Discussion Intel current and future Lakes & Rapids thread

[mohit9206]

Ice Lake is a new architecture, bringing the first meaningful IPC increase since Skylake in 2015. Note that according to slides from Intel manufacturing day, 10 nm + has less "transistor performance" than 14 nm ++, which may manifest as slightly reduced peak overclock.

There was a Cannon Lake-S (for desktops) 8-core in the works, before it was cancelled and replaced by Coffee Lake 6-core. Ice Lake is an opportunity to realize the 8-core.

Use fast storage? Possibly PCI Express 4.0 to buff the DMI link.

Use integrated GPUs? Cannon Lake has Gen 10, and possibly more cores: 320-384 cores (40-48 EUs) in GT2. Ice Lake Gen 11 is likely to build on that.

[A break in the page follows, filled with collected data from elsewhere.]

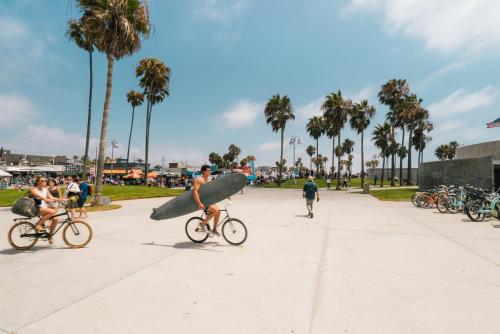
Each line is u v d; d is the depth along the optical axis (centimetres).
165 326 285
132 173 4588
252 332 275
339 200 1892
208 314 311
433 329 283
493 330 282
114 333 271
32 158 9306
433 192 1404
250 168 4950
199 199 598
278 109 4644
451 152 8975
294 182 5600
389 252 573
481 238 702
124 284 395
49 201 562
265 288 386
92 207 1307
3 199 1596
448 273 449
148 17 1380
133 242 641
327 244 638
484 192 1059
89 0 1314
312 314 313
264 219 1009
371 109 4897
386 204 1590
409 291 379
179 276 429
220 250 580
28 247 567
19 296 353
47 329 277
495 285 401
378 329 282
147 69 3672
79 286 386
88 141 2823
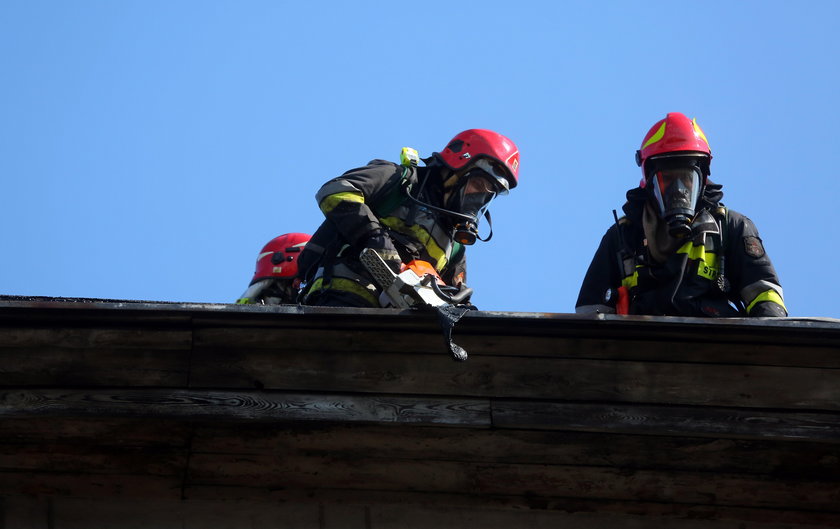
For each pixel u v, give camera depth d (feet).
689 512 43.29
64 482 42.42
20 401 40.78
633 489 43.04
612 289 51.13
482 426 41.19
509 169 49.42
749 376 41.75
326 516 42.86
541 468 42.75
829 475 42.93
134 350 41.37
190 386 41.29
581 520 43.19
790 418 41.55
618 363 41.75
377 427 42.01
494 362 41.73
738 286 49.73
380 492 43.01
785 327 40.45
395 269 45.50
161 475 42.57
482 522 42.98
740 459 42.65
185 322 40.93
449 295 44.14
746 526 43.50
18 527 42.09
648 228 50.52
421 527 42.83
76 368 41.19
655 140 50.78
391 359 41.68
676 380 41.73
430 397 41.47
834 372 41.83
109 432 41.96
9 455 42.11
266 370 41.39
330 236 48.93
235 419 40.81
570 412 41.39
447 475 42.86
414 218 48.34
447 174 49.42
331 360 41.55
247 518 42.73
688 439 42.27
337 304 46.80
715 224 50.14
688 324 40.47
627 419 41.34
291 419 40.91
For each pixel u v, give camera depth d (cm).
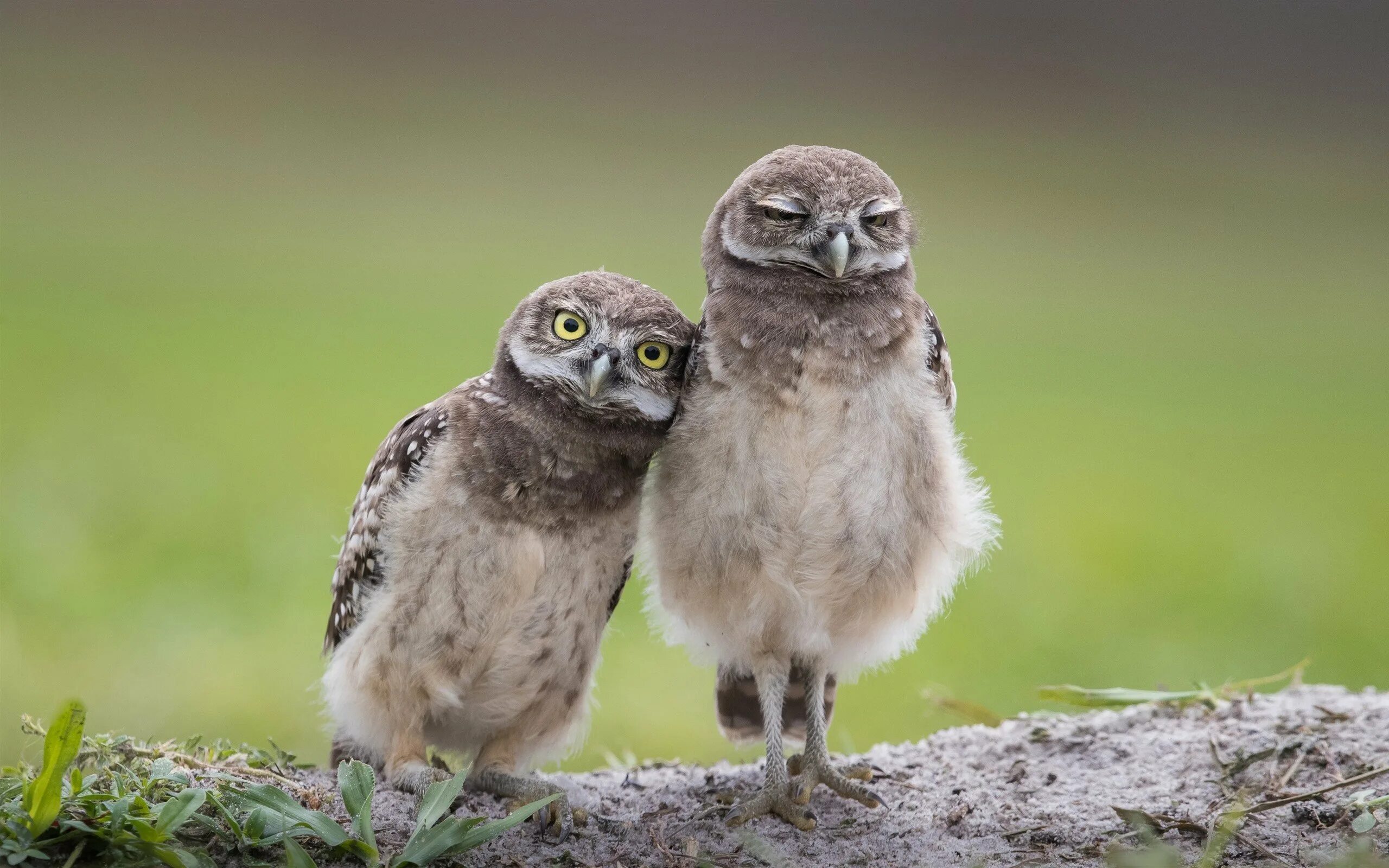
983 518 686
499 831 543
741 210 664
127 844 514
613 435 652
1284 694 786
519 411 650
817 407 621
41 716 1008
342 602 691
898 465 630
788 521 622
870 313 639
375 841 560
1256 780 656
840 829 621
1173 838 592
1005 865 573
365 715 659
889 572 640
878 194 661
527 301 677
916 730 1087
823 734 664
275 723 1036
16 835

Ice lake Gen 11 gpu may be able to compete with Raven Ridge iGPU if Intel makes some significant advancements. However it is still disappointing that igpu performance is still very low. It was predicted a few years ago that igpu will replace low end sub $100 graphics but that hasn't been the case.

 

[nvgpu]

 

[IntelUser2000]

Ice lake Gen 11 gpu may be able to compete with Raven Ridge iGPU if Intel makes some significant advancements.

AMD claims only 40% gain over current generation. Iris generation based on Coffelake would be enough. On mobile the performance of HD 620 is on par with Radeon iGPU.

Unfortunately it doesn't seem like Cannonlake will bring much in terms of performance. For GT2 parts they'll have to wait for Icelake.

However it is still disappointing that igpu performance is still very low. It was predicted a few years ago that igpu will replace low end sub $100 graphics but that hasn't been the case.

Yea... It's based on the same prediction that we would be reaching Singularity by 2050, or anyone seriously believing Elon Musk's claims AI will be a significant threat to us in 20 years. Or more realistically, the expectation that 1 EFLOPs @ 20MW would have been achievable by 2018.

All of those predictions nearly single-handedly hinged on Moore's Law progressing at up-to-the-late-1990s level.

On computers the performance is being segmented by how much power the chip can use, how much die space it is using, and how much it costs. Of course, there's also how well the company executes their plans. That means iGPUs will be naturally be significantly(I mean 1/3rd or less) slower than discrete graphics.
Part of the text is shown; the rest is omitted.